Auch mit Säugling Sport treiben
Unmittelbar nach der Geburt geht es im Wochenbett erstmal darum, neue Kraft zu schöpfen. Aber auch hier sind die Bewegungsempfehlungen flexibler geworden. „Es ist nicht notwendig, leichte Aktivitäten zu bremsen. An erster Stelle steht das Wohlbefinden der Frau“, betont Lea Kostner. Immerhin leiden 13 Prozent der Neo-Mamas unter postpartaler Depression, deren Auswirkungen durch leichte Bewegung zumindest gelindert werden können. Je nach Verlauf der Geburt und einer funktionalen Beckenboden- und Bauchuntersuchung sechs Wochen nach der Geburt, bei der auch das Beckensystem bei Belastung geprüft wird, kann recht schnell wieder mit leichtem Sport begonnen werden. „Bei Geburtsverletzungen müssen die Frauen vorsichtig beginnen, aber ansonsten hebt leichte Bewegung die Stimmung und ein langsamer Einstieg in den Sport fördert ein rascheres Eintreten des Normalbefinden“, erklärt die Expertin. Sanfte Aktivierungen und Atemkoppelung sind für alle Frauen von Beginn an möglich.
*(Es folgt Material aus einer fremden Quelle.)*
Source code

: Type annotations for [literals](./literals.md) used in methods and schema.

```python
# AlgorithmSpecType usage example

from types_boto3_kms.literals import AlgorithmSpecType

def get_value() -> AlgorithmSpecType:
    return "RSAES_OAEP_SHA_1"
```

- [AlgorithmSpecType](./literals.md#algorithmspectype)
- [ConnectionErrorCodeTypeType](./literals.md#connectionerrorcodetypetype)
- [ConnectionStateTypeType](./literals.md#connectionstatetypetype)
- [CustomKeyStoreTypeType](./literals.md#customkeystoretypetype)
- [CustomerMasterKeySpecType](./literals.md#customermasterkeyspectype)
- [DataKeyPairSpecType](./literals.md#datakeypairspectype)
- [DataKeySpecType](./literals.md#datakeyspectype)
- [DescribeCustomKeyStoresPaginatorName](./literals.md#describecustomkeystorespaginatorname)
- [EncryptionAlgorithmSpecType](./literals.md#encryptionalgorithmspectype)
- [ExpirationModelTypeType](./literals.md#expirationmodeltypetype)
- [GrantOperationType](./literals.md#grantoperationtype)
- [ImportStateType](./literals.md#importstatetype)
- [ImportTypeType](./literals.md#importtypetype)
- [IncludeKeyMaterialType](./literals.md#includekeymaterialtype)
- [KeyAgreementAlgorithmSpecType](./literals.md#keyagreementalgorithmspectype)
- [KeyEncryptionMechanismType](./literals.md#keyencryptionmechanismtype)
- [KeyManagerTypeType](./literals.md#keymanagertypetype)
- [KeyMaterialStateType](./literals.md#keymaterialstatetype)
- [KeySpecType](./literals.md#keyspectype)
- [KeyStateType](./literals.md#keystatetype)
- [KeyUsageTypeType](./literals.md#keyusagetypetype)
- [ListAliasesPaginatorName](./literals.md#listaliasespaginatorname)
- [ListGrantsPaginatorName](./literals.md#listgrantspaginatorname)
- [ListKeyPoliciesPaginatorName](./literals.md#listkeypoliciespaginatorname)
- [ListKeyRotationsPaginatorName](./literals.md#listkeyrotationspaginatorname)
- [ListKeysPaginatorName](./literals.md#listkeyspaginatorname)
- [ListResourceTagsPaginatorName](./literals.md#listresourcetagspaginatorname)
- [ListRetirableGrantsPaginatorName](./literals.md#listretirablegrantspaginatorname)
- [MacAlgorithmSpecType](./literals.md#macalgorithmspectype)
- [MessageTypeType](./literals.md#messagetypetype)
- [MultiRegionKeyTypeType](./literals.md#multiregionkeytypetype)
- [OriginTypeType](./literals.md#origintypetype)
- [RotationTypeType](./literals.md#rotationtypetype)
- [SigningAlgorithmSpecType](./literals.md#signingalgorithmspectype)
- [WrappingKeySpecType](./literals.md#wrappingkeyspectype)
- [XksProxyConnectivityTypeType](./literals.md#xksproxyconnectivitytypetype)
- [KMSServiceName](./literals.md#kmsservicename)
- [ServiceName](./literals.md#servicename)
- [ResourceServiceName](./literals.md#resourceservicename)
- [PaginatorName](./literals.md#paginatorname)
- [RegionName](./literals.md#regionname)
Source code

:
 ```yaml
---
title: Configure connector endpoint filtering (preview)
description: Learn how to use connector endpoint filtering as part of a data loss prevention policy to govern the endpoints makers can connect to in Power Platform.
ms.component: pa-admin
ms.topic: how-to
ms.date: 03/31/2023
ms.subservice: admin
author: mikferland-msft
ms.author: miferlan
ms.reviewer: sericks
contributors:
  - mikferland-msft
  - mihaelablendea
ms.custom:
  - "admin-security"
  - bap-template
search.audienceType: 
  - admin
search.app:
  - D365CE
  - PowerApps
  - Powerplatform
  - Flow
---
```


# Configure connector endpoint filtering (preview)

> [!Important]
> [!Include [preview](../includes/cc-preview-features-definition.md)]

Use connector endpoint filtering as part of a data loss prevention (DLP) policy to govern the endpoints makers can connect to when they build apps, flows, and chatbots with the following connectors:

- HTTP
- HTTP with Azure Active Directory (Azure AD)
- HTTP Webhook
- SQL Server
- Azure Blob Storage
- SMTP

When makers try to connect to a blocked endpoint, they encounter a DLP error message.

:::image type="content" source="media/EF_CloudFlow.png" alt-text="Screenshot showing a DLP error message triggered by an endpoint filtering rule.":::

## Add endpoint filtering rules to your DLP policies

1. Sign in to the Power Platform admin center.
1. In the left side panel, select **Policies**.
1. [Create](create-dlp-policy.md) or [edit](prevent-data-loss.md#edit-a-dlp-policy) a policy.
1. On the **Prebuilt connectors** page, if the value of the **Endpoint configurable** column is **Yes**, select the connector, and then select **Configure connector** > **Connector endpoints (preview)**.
Spezialfälle Laufen und Bauchmuskeltraining
Während früher „Laufen erst wieder nach einem Jahr“ als Faustregel galt, sieht das die Fachwelt heute individueller. Sehr vorsichtig sollte man mit dem Laufen in den ersten drei Monaten nach der Geburt sein, die sehr individuell zu beurteilen sind. „Danach hängt es von vielen Faktoren ab, was gesund ist für die Frau. Ich empfehle hier einen sogenannten Return-to-Running-Test“, so Lea Kostner. Ein guter Indikator für den Laufbeginn, ist, wenn die Mütter 20 Minuten schmerzfreies, zügiges Gehen gut schaffen. Für die ersten Trainingseinheiten empfiehlt die Physiotherapeutin Intervalltraining und vor allem sehr gut gedämpfte Laufschuhe sowie das Tragen eines Sport-BHs. In Sachen Bauchmuskeltraining gab es früher auch ein absolutes Verbot in der ersten Zeit nach einer Geburt. Auch das ist etwas flexibler: „Damit sich die Linea Alba nach der Schwächung durch die Schwangerschaft wieder gut stabilisiert, braucht es Reize. Neben Elektrotherapie unterstützen hier dynamische Übungen“, rät Lea Kostner. Mit der zunehmenden Stabilität der längsseitigen Bauchmuskulatur kommen auch Kraft und Lebensqualität nach einer Geburt zurück. Damit der Prozess möglichst gut verläuft, ist die Begleitung mittels Physiotherapie ein guter Weg.